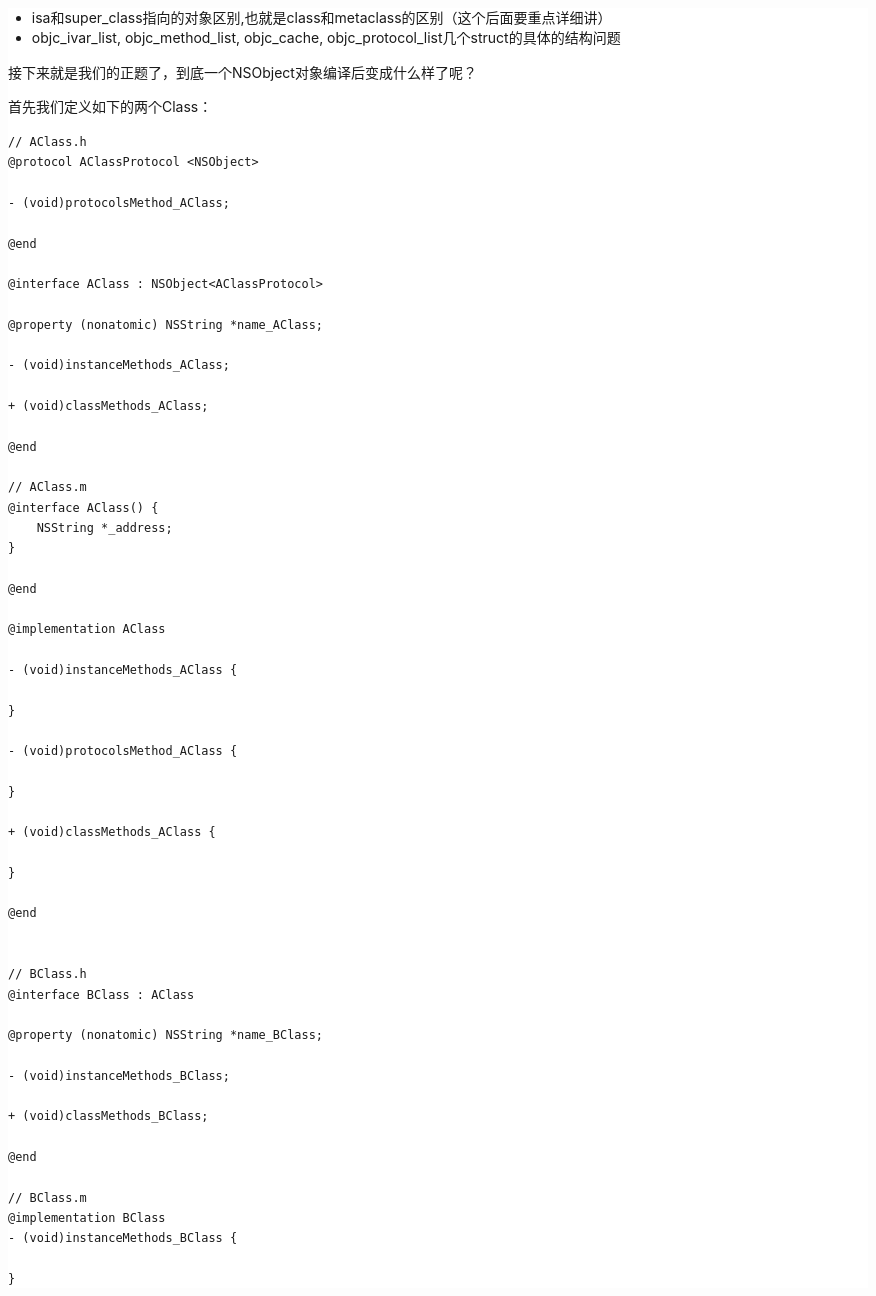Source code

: * isa和super_class指向的对象区别,也就是class和metaclass的区别（这个后面要重点详细讲）
 * objc_ivar_list, objc_method_list, objc_cache, objc_protocol_list几个struct的具体的结构问题
 
接下来就是我们的正题了，到底一个NSObject对象编译后变成什么样了呢？

首先我们定义如下的两个Class：

```
// AClass.h
@protocol AClassProtocol <NSObject>

- (void)protocolsMethod_AClass;

@end

@interface AClass : NSObject<AClassProtocol>

@property (nonatomic) NSString *name_AClass;

- (void)instanceMethods_AClass;

+ (void)classMethods_AClass;

@end

// AClass.m
@interface AClass() {
    NSString *_address;
}

@end

@implementation AClass

- (void)instanceMethods_AClass {
    
}

- (void)protocolsMethod_AClass {
    
}

+ (void)classMethods_AClass {
    
}

@end


// BClass.h
@interface BClass : AClass

@property (nonatomic) NSString *name_BClass;

- (void)instanceMethods_BClass;

+ (void)classMethods_BClass;

@end

// BClass.m
@implementation BClass
- (void)instanceMethods_BClass {
    
}
```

• [The problem] Would you please copy all lines in the data that contain the word "implementation"?

• [Task answer]
@implementation AClass
@implementation BClass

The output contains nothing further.